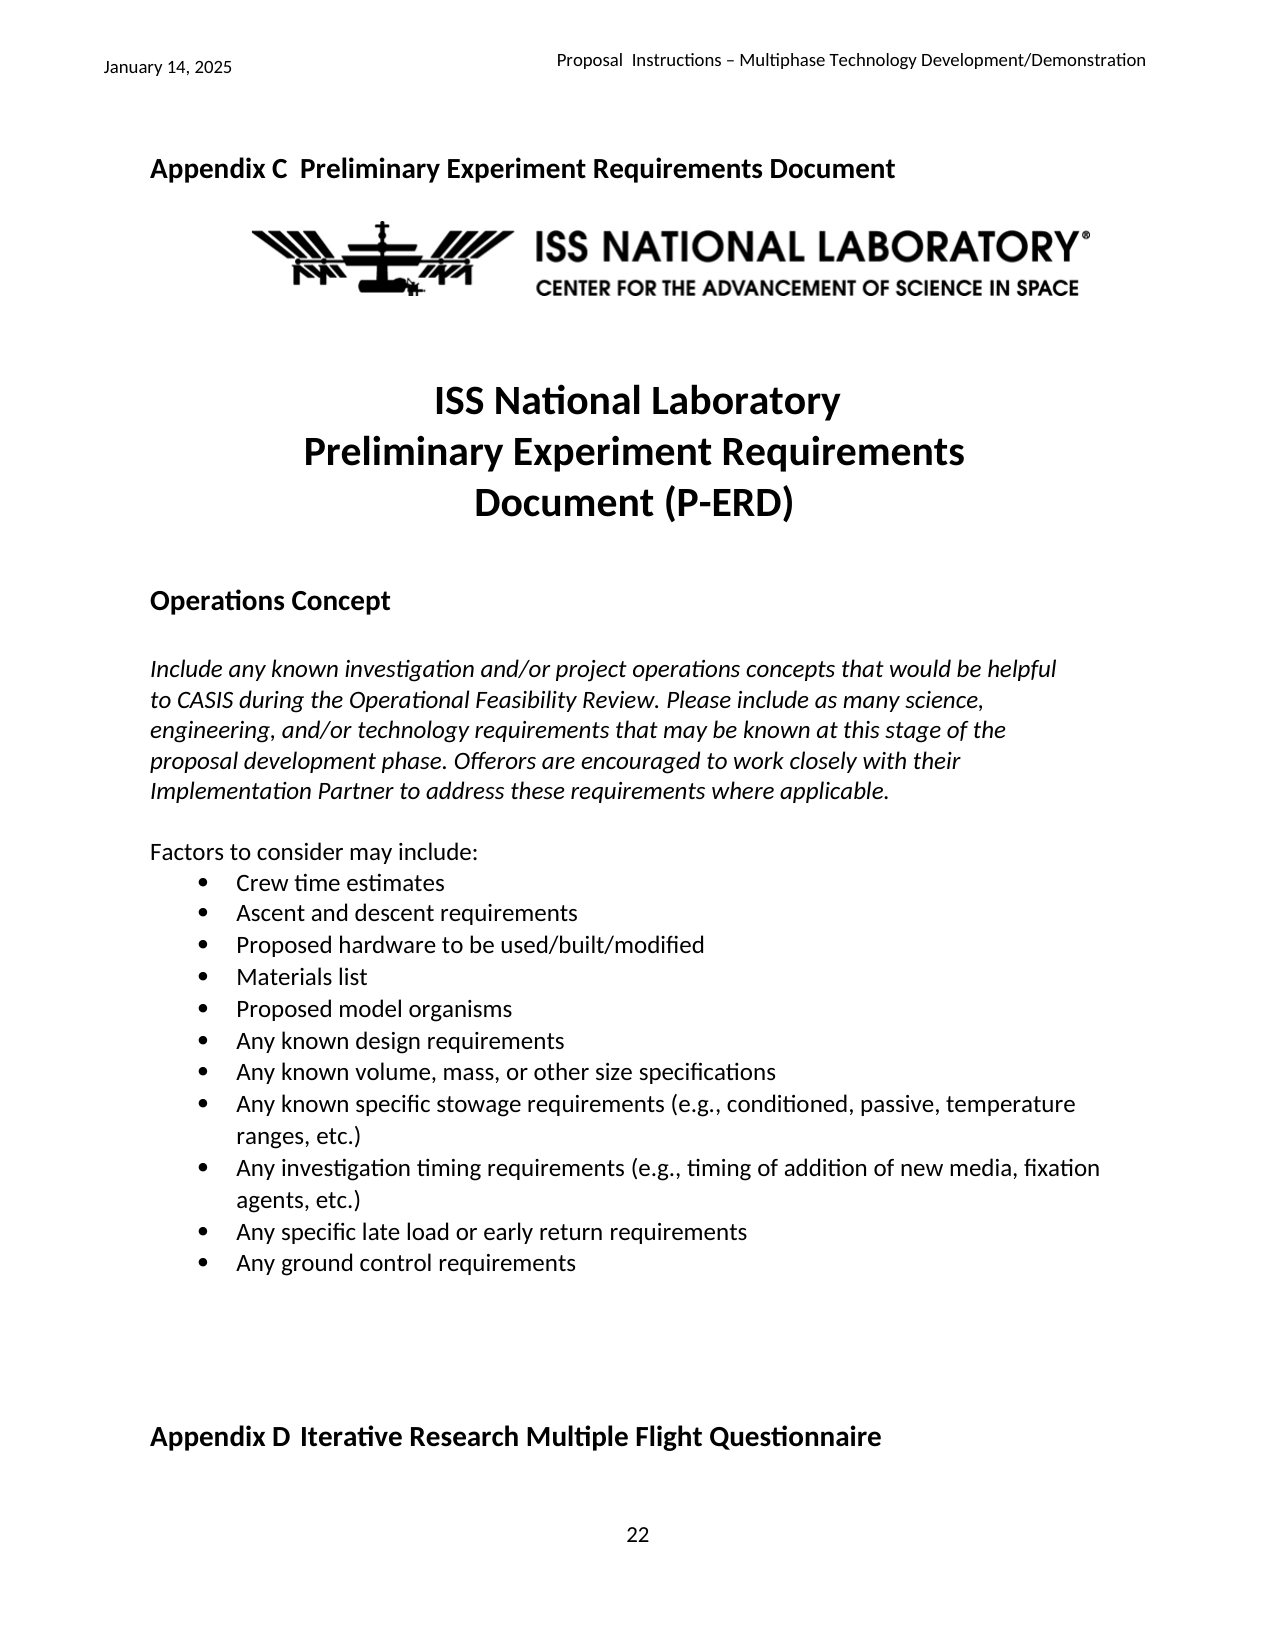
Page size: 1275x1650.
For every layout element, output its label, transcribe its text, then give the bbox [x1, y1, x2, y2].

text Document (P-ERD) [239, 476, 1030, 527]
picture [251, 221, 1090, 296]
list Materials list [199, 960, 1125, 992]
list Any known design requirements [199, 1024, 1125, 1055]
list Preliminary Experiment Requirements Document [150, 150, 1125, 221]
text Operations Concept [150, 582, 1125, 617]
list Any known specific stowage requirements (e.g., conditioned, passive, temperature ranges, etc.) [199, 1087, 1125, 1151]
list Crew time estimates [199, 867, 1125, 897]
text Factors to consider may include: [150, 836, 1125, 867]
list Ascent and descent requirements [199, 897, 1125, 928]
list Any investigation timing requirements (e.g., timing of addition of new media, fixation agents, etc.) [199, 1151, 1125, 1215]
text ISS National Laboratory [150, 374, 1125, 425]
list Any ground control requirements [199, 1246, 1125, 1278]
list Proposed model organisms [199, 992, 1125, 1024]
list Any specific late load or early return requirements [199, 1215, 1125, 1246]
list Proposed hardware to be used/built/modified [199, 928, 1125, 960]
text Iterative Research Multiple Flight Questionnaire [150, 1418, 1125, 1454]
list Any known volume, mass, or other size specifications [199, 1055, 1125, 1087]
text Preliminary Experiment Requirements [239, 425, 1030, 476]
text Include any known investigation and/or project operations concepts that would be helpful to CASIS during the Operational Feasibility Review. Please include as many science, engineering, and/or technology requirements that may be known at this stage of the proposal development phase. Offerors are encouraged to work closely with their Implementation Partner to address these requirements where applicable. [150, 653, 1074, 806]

Exercise directions: In the answer, the entries must appear exactly as above, without the images.

Problem solution:
Page size: 1275x1650.
For every layout element, output its label, transcribe its text, then give the bbox [x1, y1, x2, y2].

text Document (P-ERD) [239, 476, 1030, 527]
picture [251, 221, 1090, 296]
list Materials list [199, 960, 1125, 992]
list Any known design requirements [199, 1024, 1125, 1055]
list Preliminary Experiment Requirements Document [150, 150, 1125, 221]
text Operations Concept [150, 582, 1125, 617]
list Any known specific stowage requirements (e.g., conditioned, passive, temperature ranges, etc.) [199, 1087, 1125, 1151]
list Crew time estimates [199, 867, 1125, 897]
text Factors to consider may include: [150, 836, 1125, 867]
list Ascent and descent requirements [199, 897, 1125, 928]
list Any investigation timing requirements (e.g., timing of addition of new media, fixation agents, etc.) [199, 1151, 1125, 1215]
text ISS National Laboratory [150, 374, 1125, 425]
list Any ground control requirements [199, 1246, 1125, 1278]
list Proposed model organisms [199, 992, 1125, 1024]
list Any specific late load or early return requirements [199, 1215, 1125, 1246]
list Proposed hardware to be used/built/modified [199, 928, 1125, 960]
text Iterative Research Multiple Flight Questionnaire [150, 1418, 1125, 1454]
list Any known volume, mass, or other size specifications [199, 1055, 1125, 1087]
text Preliminary Experiment Requirements [239, 425, 1030, 476]
text Include any known investigation and/or project operations concepts that would be helpful to CASIS during the Operational Feasibility Review. Please include as many science, engineering, and/or technology requirements that may be known at this stage of the proposal development phase. Offerors are encouraged to work closely with their Implementation Partner to address these requirements where applicable. [150, 653, 1074, 806]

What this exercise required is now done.